I may be wrong here (Marcello is my unicode guru), but I thought UTF-8 was a superset of Latin1? Anyway, I know if this particular file there are quite a few UTF-8 encoded characters (and a couple more that should be that we found yesterday backchannel).
If what Lee refers to as "Latin-1" is ISO-8859, then Lee is right, it is NOT correct to specify the document encoding as UTF-8 since they are incompatible. It is my personal view that ISO-8859 should never be used for the PG masters -- UTF-8 should be used instead. That "7-bit" ASCII conforms to UTF-8 is a nice bonus. (But ISO-8859-x, a.k.a. "8-bit ASCII" and "Latin-1", does not conform to UTF-8.)
If you're interested, I'll start putting together a generic CSS file for TEI.
We aren't too interested in CSS directly for the TEI file (the css file sitting beside the TEI file right now is a mistake ... that should be changed later today). However, once I have a few more documents posted and people seem fairly satisfied with the results, I want to get alternate CSS files submitted by other people for the HTML documents.
As noted above, I think a generic CSS file for PG-TEI would be a great idea! It allows direct viewing of the master for errors, and the CSS can be tweaked for direct viewing by end-users (probably restricted to Firefox and Opera in order to handle inline notes, where the CSS has to move the inline notes and similar stuff to a box outside of the flow of the text, maybe highlighted in some way -- as noted above, IE6 chokes on this CSS2 stuff.) Another issue of incompatibility, where CSS may break down, is that the table model in TEI is different in some ways from the HTML table model. Not sure if this can be fixed with CSS 'display'. Does PG-TEI include support for TEI tables? (I would assume it does.)

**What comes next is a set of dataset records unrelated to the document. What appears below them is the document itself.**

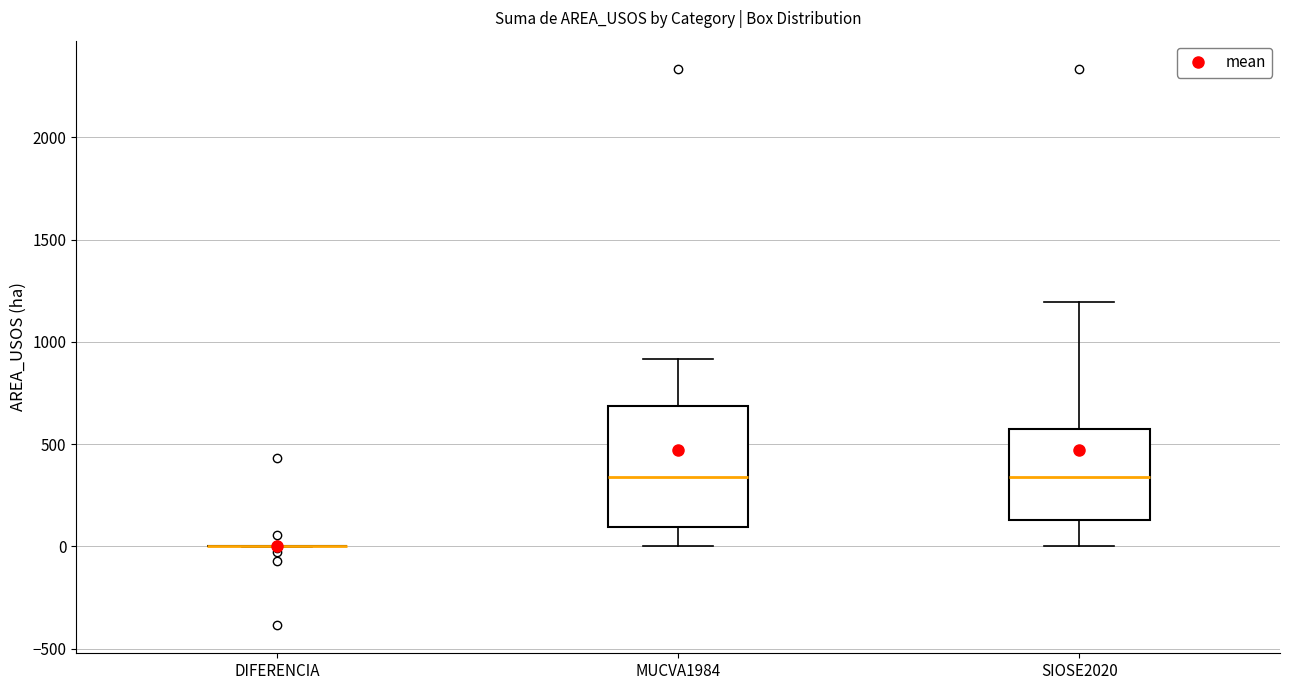

Reading left to right, read every box against the y-axis: the position of its median line, the range the box covers, and the ends of its whiskers. The values are not printed on the chart, so give them approximately, as read against the axis.

DIFERENCIA: box collapsed to a line at 0, whiskers 0 to 0
MUCVA1984: median 350, box 100 to 700, whiskers 0 to 900
SIOSE2020: median 350, box 150 to 600, whiskers 0 to 1200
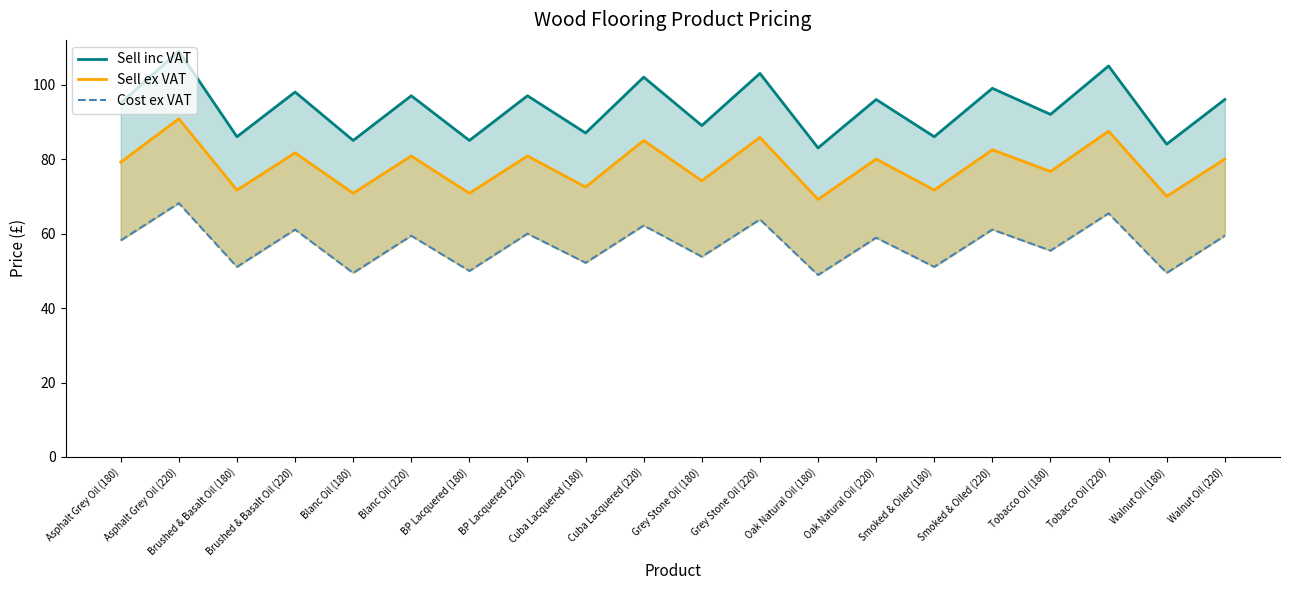

Is it true that Cost ex VAT equals 59.4 at Blanc Oil (220)?

True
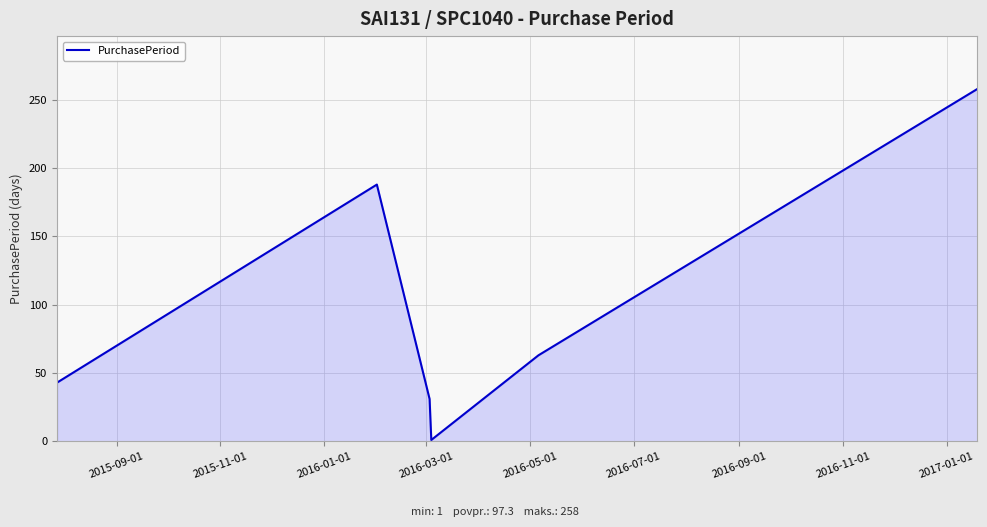

What is the smallest value displayed?

1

Also, if any industrious programmers out there know TEI conversions and would like to tackle the job of preparing a conversion process for other end formats (such as Palm files, Plucker, MS Reader, etc) please let me and/or Marcello know. The conversion must run on Linux (our server OS) and be open source (for future compatibility).
For MS Reader, unless one wants to build an unapproved and possibly illegal converter (since the LIT format has been cracked it is now possible), one has to use Microsoft's litgen.dll to produce LIT files, thus restricting the converter to MS Windows (litgen.dll requires, in turn, MSXML for XML document parsing and validation.) Litgen takes as input an OEBPS 1.0.1 Publication. Now I do think it worthwhile to produce OEBPS as one of the output formats. PG/DP can generate both OEBPS 1.0.1 (optimized for conversion into LIT so others may do so automatically), and OEBPS 1.2 (which is the current OEBPS standard and is preferable.) Essentially, the process works as follows: PGTEI --> XHTML 1.1 (or XHTML 1.0 Strict) --> OEBPS 1.x Document(s) OEBPS 1.x document(s) + OEBPS Package --> OEBPS 1.x Publication Inline notes would be handled by inserting an anchor link where the note was, and pulling the note into a separate XHTML/OEBPS document. The notes can either be aggregated into one document, or each be kept in their own document. The OEBPS 1.x framework will easily handle multiple documents that comprise one publication (it's very cool, really, in how it works.) Jon (p.s., Lee, did you experiment with Opera 8? They have a full-featured free version -- just have to put up with the ads in the free version.)